One of the race paid a visit to the house of a country ale-wife, and, in a crowded shop, vaulted the counter, and applied his bottle to her whiskey-tap. Immediately a cry, with up-lifted hands, was raised for the police, but the prudent ale-wife treated the circumstance with indifference, and exclaimed: “Hout, tout, tout! let the deil tak’ a wee drappie.”

On another occasion, a Gipsy woman entered a country public-house, leaving her partner at a short distance from the door. Espying a drawn bottle of porter, standing on a table, in a room in which were two females sitting, she, without the least ceremony, filled a glass, and drank it off; but before she could decant another, the other Gipsy, feeling sure of the luck of his mate, from her being admitted into the premises, immediately proceeded to share it with her. But he had hardly drank off the remainder of the porter, ere a son of the mistress of the house made his appearance, and demanded what was wanted. “Want—want?” replied the Gipsy, with a leering eye towards the empty bottle; “we want nothing—we’ve got all that we want!” On being ordered to “walk out of that,” they left, with a smile of satisfaction playing on their weather-beaten countenances.

Such displays of Gipsy impudence sometimes call forth only a hearty laugh from the people affected by them.—Ed.

[150] The Kamtachadales, says Dr. Grieve, in his translation of a Russian account of Kamtachatka, pretend to chiromancy, and tell a man’s good or bad fortune by the lines of his hand; but the rules which they follow are kept a great secret. Page 206.

[151] Julius Serenus, says Stackhouse, tells us, that the method among the Assyrians, Chaldeans, and Egyptians was to fill the cup with water, then throw into it thin plates of gold and silver, together with some precious stones, whereon were engraven certain characters, and, after that, the person who came to consult the oracle used certain forms of incantation, and, so calling upon the devil, were wont to receive their answer several ways: sometimes by particular sounds; sometimes by the characters which were in the cup rising upon the surface of the water, and by their arrangement forming the answer; and many times by the visible appearance of the persons themselves, about whom the oracle was consulted. Cornelius Agrippa (De Occult. Philos. LI, c. 57,) tells as, likewise, that the manner of some was to pour melted wax into the cup wherein was water; which wax would range itself in order, and so form answers, according to the questions proposed.—Saurin’s Dissertation, 38, and Heidegger’s His. patriar. exercit. 20.

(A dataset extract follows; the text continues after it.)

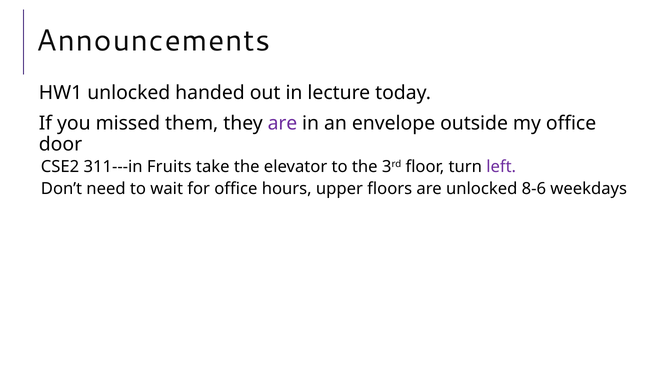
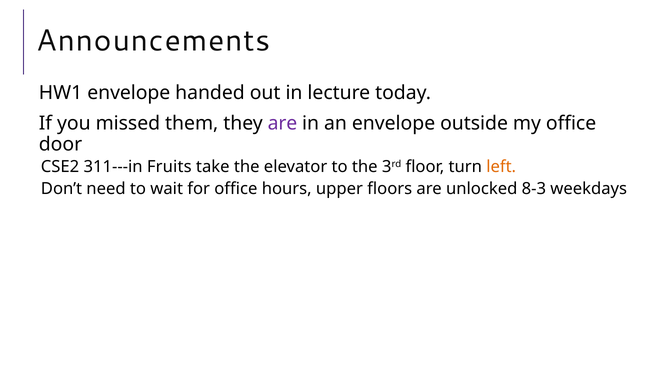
HW1 unlocked: unlocked -> envelope
left colour: purple -> orange
8-6: 8-6 -> 8-3
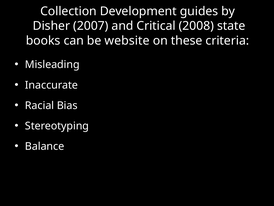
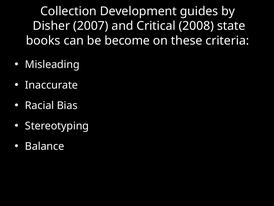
website: website -> become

Fortune-telling is punishable by the 9th Geo. II, chap. 5th. In June, 1805, a woman, of the name of Maxwell, commonly called the Galloway sorceress, was tried for this offence, by a jury, before the Stewart of Kirkcudbright, and was sentenced to imprisonment and the pillory.—Burnet on Criminal Law, page 178.

[152] It is not unlikely that the “something like chalk,” here mentioned, was nothing but a nutmeg, with which, and the eggs and whiskey, the Gipsy would make, what is called, “egg-nogg.”—Ed.